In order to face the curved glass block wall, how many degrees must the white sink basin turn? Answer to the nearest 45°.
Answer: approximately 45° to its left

• • •

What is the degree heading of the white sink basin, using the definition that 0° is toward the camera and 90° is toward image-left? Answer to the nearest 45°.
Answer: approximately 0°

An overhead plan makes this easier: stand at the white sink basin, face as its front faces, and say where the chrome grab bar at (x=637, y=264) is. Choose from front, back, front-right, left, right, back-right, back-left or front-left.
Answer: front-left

• • •

YOUR GOAL – Please give the listing above, from the line containing "In order to" through the line containing "Answer: approximately 45° to its left", as a numbered list with blank lines left out.

EXPECTED ANSWER –
1. In order to face the curved glass block wall, how many degrees must the white sink basin turn? Answer to the nearest 45°.
2. Answer: approximately 45° to its left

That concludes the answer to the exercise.